→ **Problem description**: Filter the material below so that only lines containing "Left" remain.
——————
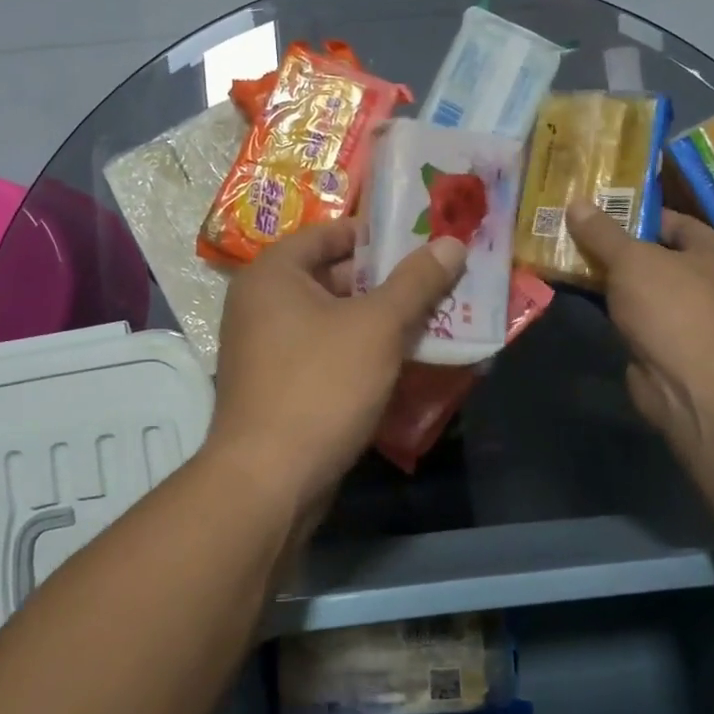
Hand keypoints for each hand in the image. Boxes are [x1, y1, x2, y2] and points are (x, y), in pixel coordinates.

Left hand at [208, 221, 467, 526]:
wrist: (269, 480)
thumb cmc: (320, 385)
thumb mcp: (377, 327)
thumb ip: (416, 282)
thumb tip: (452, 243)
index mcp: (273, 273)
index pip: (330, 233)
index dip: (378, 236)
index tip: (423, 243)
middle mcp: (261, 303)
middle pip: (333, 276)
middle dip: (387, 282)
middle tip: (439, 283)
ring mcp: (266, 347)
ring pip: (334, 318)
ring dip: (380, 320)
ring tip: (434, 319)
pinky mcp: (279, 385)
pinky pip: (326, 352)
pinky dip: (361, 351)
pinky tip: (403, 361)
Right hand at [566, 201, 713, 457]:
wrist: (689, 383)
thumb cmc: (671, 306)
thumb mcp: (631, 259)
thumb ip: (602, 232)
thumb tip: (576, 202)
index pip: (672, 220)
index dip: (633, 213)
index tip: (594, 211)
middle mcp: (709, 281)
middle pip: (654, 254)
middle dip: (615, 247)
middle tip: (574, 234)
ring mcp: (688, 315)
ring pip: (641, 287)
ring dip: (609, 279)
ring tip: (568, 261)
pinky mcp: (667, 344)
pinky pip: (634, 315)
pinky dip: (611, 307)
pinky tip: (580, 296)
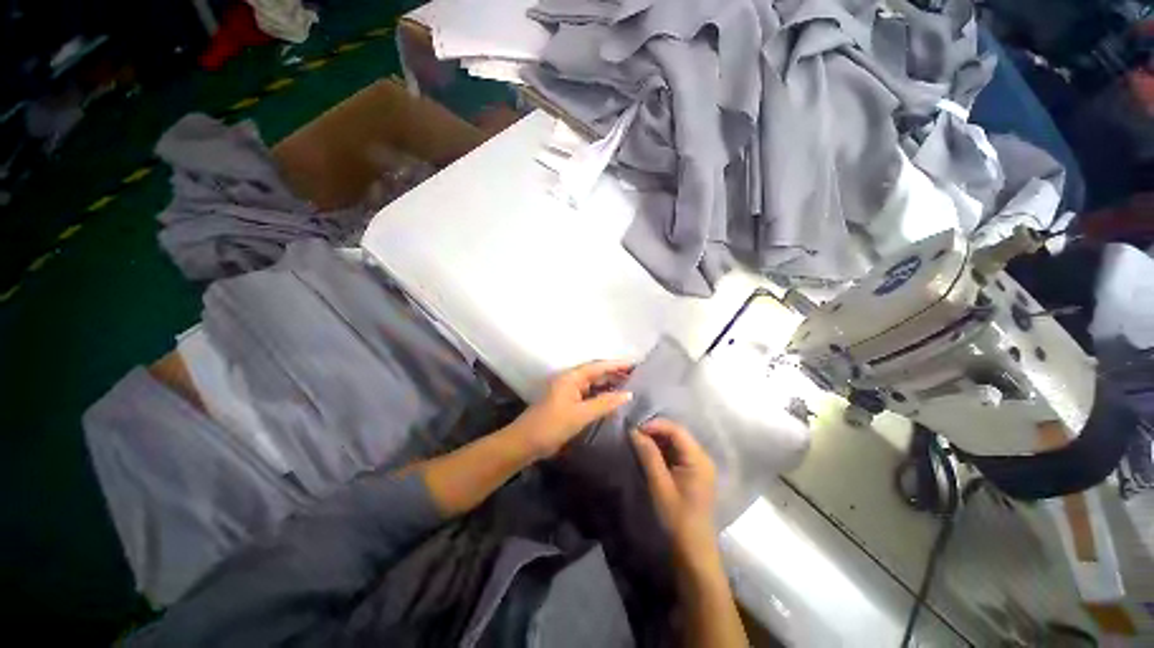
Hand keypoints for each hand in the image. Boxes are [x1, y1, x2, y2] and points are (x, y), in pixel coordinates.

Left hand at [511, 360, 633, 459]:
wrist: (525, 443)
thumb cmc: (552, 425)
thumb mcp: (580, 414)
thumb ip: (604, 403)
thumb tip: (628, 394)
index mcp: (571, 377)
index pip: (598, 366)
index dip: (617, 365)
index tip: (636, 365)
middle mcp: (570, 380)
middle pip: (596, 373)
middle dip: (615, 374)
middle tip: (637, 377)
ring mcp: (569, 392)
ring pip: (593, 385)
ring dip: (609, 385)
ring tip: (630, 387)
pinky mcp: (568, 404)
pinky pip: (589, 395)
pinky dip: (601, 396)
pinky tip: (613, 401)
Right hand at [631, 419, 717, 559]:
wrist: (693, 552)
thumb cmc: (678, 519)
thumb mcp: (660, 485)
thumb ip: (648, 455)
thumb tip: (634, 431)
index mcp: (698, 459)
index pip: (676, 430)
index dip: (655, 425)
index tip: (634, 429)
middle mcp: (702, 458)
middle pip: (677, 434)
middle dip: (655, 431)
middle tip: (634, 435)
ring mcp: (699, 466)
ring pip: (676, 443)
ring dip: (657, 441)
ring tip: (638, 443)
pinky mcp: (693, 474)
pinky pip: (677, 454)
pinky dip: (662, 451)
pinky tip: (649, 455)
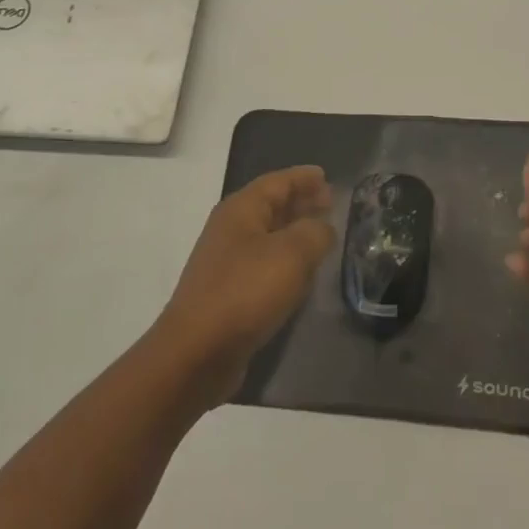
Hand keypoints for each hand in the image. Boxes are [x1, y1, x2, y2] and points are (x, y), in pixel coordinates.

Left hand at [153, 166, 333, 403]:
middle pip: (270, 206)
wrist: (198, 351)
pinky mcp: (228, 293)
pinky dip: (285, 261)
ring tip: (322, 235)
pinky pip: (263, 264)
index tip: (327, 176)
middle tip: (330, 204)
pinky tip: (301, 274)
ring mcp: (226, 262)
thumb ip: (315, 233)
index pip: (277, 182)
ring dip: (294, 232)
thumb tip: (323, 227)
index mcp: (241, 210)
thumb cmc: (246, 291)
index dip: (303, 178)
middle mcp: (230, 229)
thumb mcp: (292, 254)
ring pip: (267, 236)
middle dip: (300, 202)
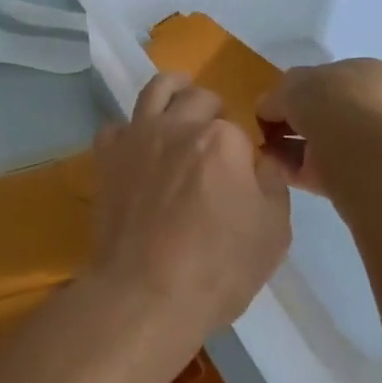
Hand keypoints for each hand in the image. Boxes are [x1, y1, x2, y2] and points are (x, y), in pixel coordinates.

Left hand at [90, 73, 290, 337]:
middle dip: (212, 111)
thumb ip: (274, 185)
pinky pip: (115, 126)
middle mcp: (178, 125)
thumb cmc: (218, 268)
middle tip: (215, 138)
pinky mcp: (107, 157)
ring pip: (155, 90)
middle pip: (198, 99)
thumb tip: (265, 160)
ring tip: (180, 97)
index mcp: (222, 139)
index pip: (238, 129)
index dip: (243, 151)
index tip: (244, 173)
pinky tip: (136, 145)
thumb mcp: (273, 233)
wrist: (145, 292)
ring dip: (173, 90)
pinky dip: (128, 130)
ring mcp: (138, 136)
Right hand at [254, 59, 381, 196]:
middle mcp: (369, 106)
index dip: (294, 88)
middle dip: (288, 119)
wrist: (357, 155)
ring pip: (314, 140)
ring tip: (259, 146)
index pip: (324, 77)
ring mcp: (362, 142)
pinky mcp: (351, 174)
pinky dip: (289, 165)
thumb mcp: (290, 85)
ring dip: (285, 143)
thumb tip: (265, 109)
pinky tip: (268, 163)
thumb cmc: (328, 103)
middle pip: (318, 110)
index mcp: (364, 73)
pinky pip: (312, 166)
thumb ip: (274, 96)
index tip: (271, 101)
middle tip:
——————
→ **Solution for this problem**:
Left hand at [208, 221, 467, 526]:
Left hand at [511, 360, 633, 459]:
Left hand at [153, 166, 333, 403]:
Left hand at [90, 73, 290, 337]:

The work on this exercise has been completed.